*EXERCISE DETAILS*. Work out how many lines below contain "Projetos". Provide only the figure.

Dataset entries
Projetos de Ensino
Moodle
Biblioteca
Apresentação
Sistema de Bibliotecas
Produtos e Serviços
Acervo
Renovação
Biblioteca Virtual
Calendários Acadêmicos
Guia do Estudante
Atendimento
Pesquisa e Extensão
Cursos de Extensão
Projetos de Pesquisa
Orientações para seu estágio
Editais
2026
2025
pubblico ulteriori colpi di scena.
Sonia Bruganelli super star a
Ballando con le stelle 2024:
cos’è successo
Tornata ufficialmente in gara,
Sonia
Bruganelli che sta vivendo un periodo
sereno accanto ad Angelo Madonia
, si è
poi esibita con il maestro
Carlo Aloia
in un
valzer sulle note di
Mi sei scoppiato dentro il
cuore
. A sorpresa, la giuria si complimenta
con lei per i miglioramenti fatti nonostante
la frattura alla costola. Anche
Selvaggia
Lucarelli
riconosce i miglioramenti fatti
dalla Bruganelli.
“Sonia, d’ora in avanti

==

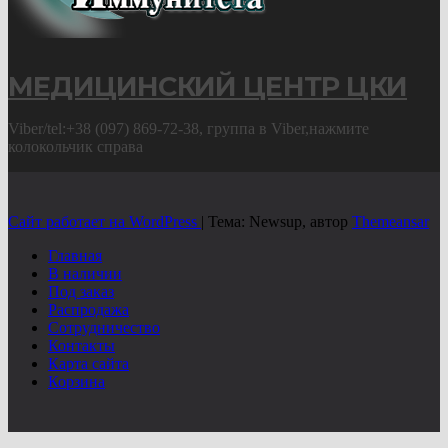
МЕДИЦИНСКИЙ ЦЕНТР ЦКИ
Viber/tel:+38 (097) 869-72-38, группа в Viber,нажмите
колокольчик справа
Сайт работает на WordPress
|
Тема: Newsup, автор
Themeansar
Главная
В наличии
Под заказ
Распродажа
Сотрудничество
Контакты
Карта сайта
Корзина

...

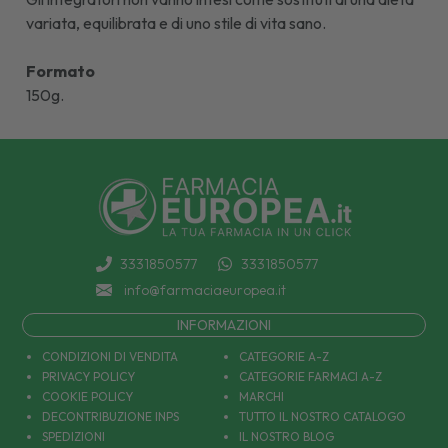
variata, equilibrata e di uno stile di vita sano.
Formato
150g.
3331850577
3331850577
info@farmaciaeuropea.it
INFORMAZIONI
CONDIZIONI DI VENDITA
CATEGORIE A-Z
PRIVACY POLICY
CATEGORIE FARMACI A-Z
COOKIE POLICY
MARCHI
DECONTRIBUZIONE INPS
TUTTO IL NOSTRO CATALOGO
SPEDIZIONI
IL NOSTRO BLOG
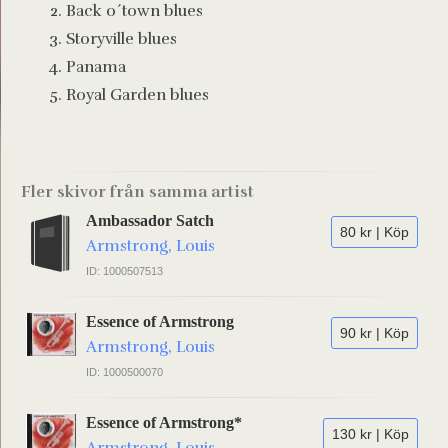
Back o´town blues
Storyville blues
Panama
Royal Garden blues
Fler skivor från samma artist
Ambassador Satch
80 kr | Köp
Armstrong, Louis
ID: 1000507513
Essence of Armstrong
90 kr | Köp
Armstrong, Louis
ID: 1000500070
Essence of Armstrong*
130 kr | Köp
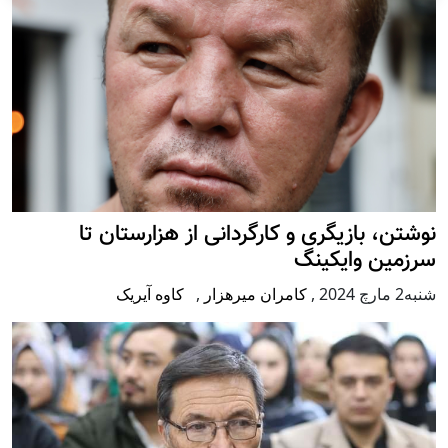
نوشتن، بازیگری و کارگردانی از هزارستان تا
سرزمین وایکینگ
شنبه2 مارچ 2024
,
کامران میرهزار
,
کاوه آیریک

*ANSWER TO THIS PROBLEM*. 2